In mid-August (one hundred twenty-seven days exactly from our departure date), Hubby booked us a Christmas escape, just the two of us. We are heading back to Hawai'i... again.  A part of me feels like the luckiest girl and another part feels like the old broad who hates to travel.  The twelve freaking hours in transit are not exciting me, but, come on!  It is Hawai'i after all!

We dug out our snorkel gear and went to a dive shop.  Man we care good consumers!  Let's leave it at that!  While on the Big Island, I would love to go snorkeling daily.  I will admit, I'm not the most confident swimmer, and the thought of those big winter waves is somewhat worrisome,  especially when our local friend texted us to let us know they had to close a surfing competition on the North Shore (of Oahu) because the waves were too big... nothing to warm my insides, let's say.  But I do love to see marine life, and being in the  water, so hopefully we will manage to get some days in the blue waters of the Big Island.

This year, again, I kept up my tradition of sending (a lot!) of Christmas cards, both folded and postcards. To my pleasure, I've been getting some back.

One the first weekend of December, this is how it started:


Then, the following weekend, I had a little more...


And then, this weekend, it showed that a nice load came in... I manage to almost fill out my first door. Check it out:


I'm hoping to get a bunch more this week, before we leave, I just love it!  Last night we had friends over and the man thought those were cards accumulated over the years... come on!  These are all cards received for this year's Christmas!

Remember a few years back I used to adopt a family in need at Christmas?  That was such a thrill and emotional thing.  I loved to do it.  When a friend of mine mentioned that she was going to be an elf  for a kid this Christmas, I jump on that bandwagon, I wanted in too.  I got assigned a little eight years old boy, who wrote me a letter telling me what he wanted, etc.  I had to buy him a gift, and write him back.  I wrote him a cute letter, as an elf, wrapped my gift and dropped it off at the assigned location.  I've been following the evolution of the project, organised by a teacher in a poor income area of town, and it is so touching and fun to see everyone's excitement.  Looking forward to seeing the kids'.  Hopefully she will post about it too, even if she's trying hard to keep the kids identities under wrap.

**Required actions**
1 > Decide whether each statement agrees with the holiday post, answering yes or no and quoting the deciding words: (a) the trip was booked one hundred twenty-seven days before departure; (b) the writer is a very confident swimmer; (c) the boy assigned to the writer was eight years old.
2 > Duplicate everything in the holiday post from "This year, again, I" down to "getting some back.".

(Rows excerpted from a collection)
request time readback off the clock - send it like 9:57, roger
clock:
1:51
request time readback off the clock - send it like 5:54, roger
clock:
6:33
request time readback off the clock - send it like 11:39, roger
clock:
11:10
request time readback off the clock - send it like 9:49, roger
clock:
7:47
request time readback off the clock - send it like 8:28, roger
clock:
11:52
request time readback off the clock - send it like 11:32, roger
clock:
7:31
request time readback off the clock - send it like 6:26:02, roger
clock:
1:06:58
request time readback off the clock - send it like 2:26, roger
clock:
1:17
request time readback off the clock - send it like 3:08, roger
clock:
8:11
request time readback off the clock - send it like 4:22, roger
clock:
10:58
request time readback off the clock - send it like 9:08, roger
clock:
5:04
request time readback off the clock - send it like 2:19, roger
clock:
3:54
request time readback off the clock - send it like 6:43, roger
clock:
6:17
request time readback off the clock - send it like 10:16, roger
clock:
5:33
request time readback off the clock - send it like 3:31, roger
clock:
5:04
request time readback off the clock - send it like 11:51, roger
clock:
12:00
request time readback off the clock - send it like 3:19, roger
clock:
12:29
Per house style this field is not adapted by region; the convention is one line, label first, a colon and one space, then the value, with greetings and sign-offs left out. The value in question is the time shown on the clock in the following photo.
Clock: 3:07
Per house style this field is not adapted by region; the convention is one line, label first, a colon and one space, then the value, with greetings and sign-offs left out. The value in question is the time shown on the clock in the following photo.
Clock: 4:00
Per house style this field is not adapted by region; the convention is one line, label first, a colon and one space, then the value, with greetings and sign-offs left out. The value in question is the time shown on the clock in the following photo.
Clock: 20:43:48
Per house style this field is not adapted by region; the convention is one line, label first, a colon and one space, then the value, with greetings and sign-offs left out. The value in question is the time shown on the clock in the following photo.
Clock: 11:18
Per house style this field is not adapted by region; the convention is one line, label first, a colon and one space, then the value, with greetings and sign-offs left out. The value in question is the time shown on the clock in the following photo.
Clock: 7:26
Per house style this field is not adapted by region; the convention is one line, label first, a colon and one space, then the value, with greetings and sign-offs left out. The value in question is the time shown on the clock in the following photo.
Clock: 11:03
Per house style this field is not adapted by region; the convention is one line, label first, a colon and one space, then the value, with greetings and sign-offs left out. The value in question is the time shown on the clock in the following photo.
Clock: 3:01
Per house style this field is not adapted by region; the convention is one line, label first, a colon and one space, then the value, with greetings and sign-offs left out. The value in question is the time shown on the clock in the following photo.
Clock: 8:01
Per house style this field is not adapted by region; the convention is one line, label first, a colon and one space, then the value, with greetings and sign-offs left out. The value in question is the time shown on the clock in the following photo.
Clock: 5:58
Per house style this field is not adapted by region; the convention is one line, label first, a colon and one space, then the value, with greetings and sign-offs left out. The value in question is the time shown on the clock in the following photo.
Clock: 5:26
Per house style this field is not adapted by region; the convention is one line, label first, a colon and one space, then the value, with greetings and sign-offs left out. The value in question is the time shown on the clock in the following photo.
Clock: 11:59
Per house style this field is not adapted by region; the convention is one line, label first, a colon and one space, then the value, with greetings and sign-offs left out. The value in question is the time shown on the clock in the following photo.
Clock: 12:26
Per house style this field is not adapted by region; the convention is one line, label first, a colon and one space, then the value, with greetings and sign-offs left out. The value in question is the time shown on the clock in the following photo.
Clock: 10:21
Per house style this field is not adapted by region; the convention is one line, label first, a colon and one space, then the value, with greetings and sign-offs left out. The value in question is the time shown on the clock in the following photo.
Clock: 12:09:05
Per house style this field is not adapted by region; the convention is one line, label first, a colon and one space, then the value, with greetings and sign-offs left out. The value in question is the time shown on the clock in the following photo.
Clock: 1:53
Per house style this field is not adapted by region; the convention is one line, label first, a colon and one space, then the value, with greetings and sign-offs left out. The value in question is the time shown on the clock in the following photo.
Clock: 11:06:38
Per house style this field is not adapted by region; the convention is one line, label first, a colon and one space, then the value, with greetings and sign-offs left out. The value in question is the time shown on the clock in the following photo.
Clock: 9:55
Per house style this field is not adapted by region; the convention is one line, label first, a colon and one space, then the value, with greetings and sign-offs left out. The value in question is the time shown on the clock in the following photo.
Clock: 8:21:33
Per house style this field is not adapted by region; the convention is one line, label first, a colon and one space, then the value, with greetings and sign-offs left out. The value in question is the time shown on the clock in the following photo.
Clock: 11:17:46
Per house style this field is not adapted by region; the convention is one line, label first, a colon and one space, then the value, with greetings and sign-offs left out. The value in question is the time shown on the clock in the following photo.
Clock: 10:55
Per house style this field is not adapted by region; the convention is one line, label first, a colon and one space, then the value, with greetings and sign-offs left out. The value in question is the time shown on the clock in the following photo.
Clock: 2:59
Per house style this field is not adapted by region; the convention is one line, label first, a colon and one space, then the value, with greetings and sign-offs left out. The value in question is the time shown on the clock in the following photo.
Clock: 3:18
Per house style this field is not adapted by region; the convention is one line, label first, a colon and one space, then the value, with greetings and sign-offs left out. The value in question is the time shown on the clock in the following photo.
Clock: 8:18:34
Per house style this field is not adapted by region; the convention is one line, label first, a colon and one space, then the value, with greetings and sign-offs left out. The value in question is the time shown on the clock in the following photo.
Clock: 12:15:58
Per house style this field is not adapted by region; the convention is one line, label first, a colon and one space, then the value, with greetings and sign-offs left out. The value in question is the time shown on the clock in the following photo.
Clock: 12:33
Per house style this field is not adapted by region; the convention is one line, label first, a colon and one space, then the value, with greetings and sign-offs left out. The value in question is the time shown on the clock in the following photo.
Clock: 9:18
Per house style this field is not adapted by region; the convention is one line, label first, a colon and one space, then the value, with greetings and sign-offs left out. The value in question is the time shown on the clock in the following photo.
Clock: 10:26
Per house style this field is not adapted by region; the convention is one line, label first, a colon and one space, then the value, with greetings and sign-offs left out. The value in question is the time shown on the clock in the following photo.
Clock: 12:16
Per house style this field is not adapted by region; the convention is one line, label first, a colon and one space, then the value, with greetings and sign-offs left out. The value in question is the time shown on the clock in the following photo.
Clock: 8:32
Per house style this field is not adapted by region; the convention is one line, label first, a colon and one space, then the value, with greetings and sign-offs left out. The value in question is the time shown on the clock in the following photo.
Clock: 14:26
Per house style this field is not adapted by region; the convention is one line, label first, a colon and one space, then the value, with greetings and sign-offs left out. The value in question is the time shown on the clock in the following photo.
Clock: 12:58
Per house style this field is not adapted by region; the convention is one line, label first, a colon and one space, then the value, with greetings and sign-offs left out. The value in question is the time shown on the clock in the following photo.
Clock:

**The responses**
1 >
(a) Yes: "In mid-August (one hundred twenty-seven days exactly from our departure date), Hubby booked us a Christmas escape"
(b) No: "I'm not the most confident swimmer"
(c) Yes: "I got assigned a little eight years old boy"

2 >
This year, again, I kept up my tradition of sending (a lot!) of Christmas cards, both folded and postcards. To my pleasure, I've been getting some back.